**ACTIVITY:** Every line containing the word "down" is to be copied from the data below.

**RECORDED DATA:**
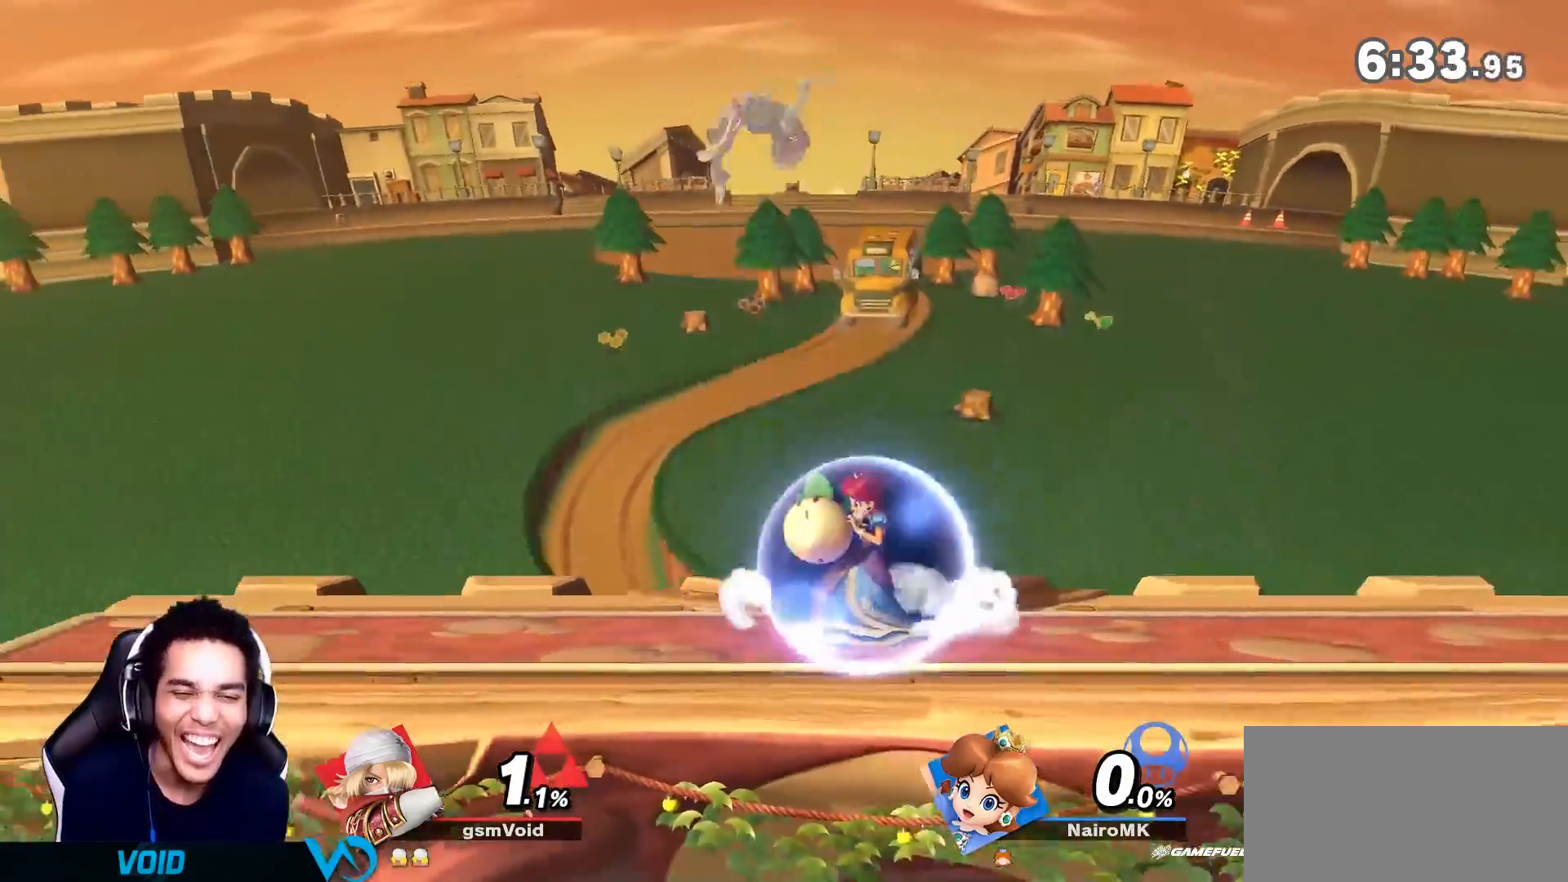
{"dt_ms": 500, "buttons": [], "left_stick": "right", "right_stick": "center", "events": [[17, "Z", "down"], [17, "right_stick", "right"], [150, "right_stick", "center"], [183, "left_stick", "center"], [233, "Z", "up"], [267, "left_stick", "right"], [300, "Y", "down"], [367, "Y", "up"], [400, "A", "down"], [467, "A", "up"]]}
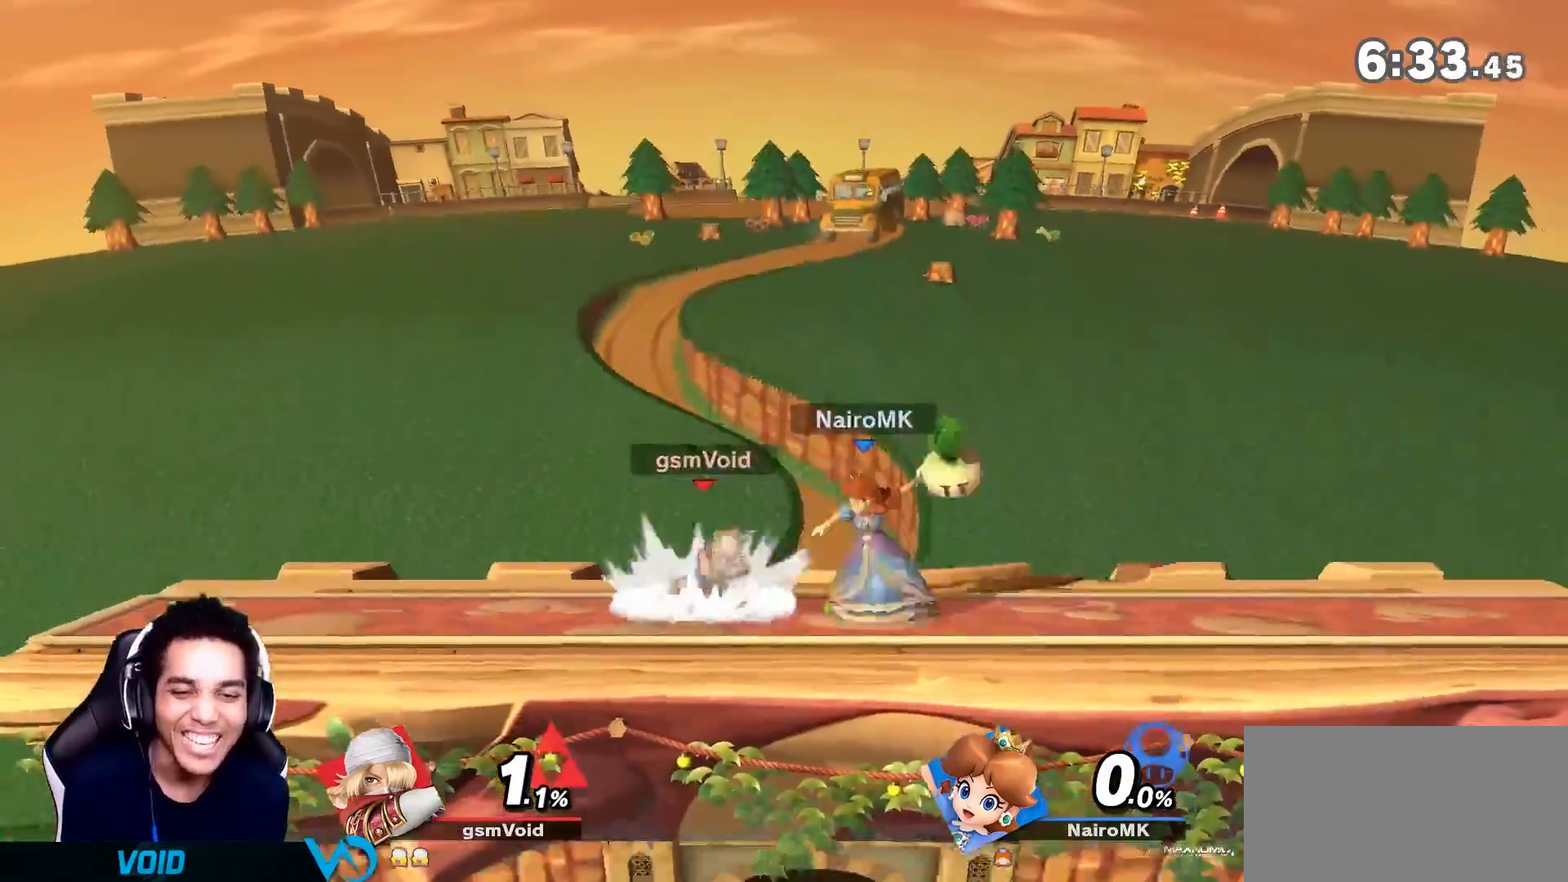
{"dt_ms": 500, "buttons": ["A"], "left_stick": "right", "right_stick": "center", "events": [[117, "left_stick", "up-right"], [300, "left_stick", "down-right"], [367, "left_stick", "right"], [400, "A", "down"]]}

...

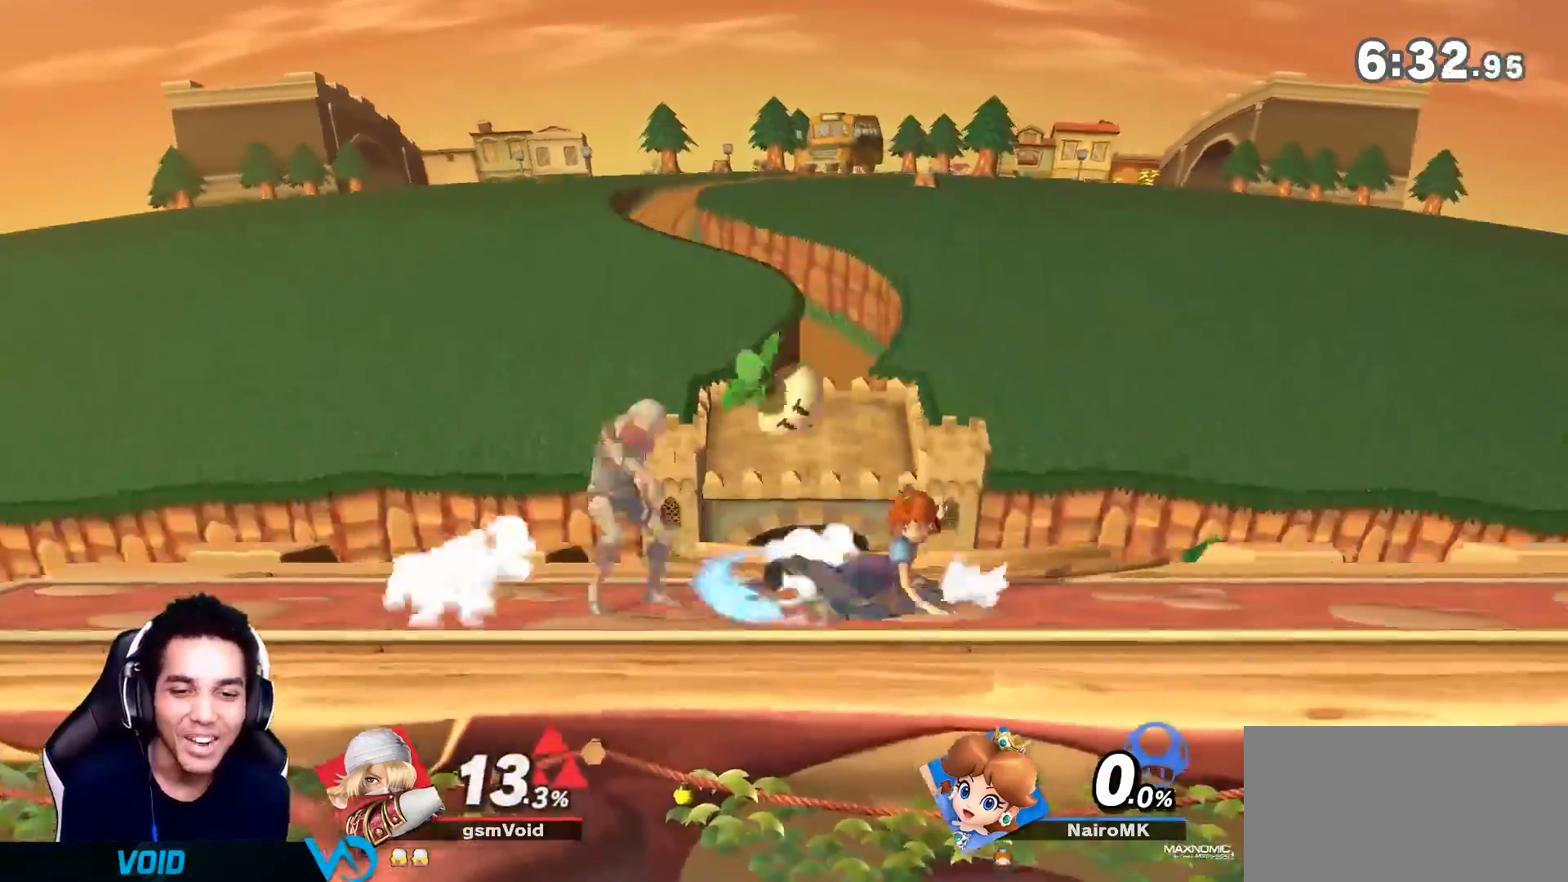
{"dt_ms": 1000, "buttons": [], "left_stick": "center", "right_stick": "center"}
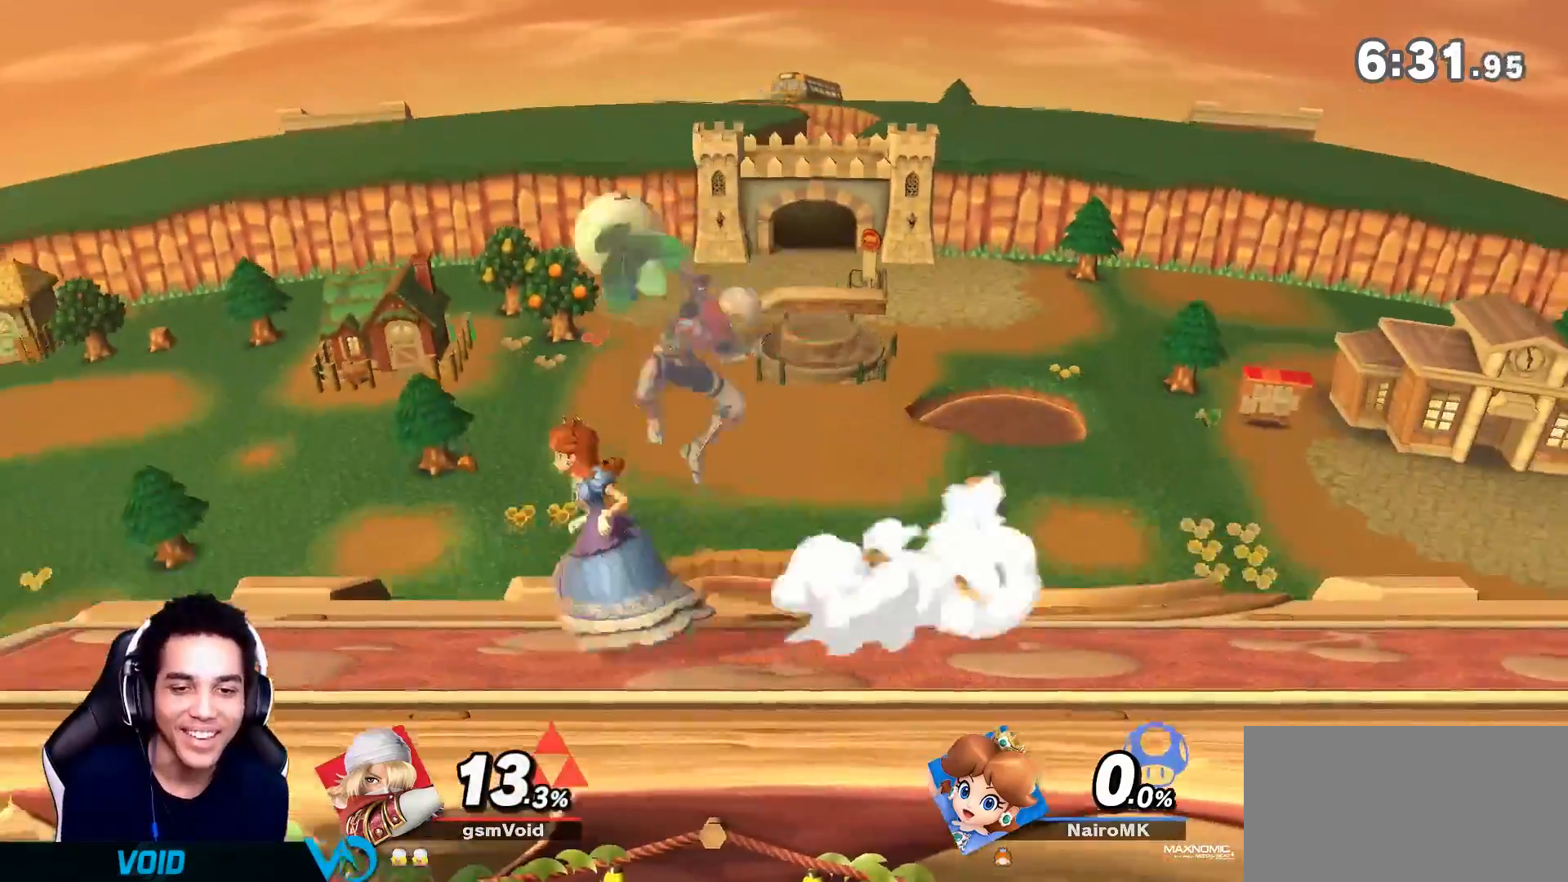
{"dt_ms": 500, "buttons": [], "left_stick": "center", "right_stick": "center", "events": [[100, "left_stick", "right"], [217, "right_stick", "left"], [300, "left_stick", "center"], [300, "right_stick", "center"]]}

---

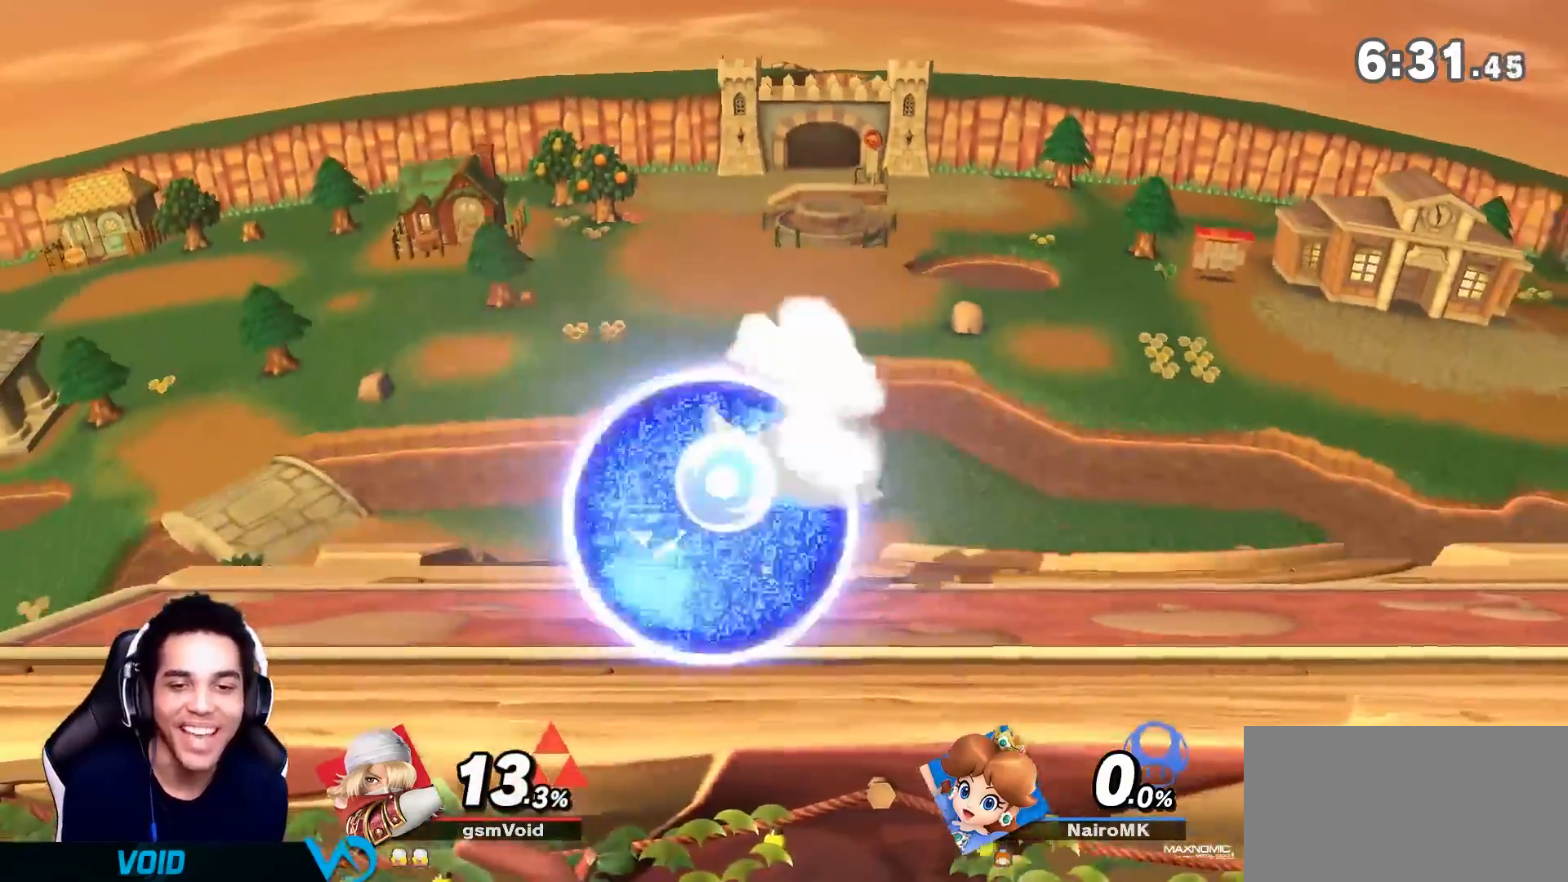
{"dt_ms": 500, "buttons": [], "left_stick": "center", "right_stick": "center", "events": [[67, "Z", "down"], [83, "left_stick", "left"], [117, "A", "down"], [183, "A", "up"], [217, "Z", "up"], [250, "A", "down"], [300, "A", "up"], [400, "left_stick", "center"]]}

**THE ANSWER:**
{"dt_ms": 500, "buttons": [], "left_stick": "right", "right_stick": "center", "events": [[17, "Z", "down"], [17, "right_stick", "right"], [150, "right_stick", "center"], [183, "left_stick", "center"], [233, "Z", "up"], [267, "left_stick", "right"], [300, "Y", "down"], [367, "Y", "up"], [400, "A", "down"], [467, "A", "up"]]}
{"dt_ms": 500, "buttons": ["A"], "left_stick": "right", "right_stick": "center", "events": [[117, "left_stick", "up-right"], [300, "left_stick", "down-right"], [367, "left_stick", "right"], [400, "A", "down"]]}
{"dt_ms": 500, "buttons": [], "left_stick": "center", "right_stick": "center", "events": [[67, "Z", "down"], [83, "left_stick", "left"], [117, "A", "down"], [183, "A", "up"], [217, "Z", "up"], [250, "A", "down"], [300, "A", "up"], [400, "left_stick", "center"]]}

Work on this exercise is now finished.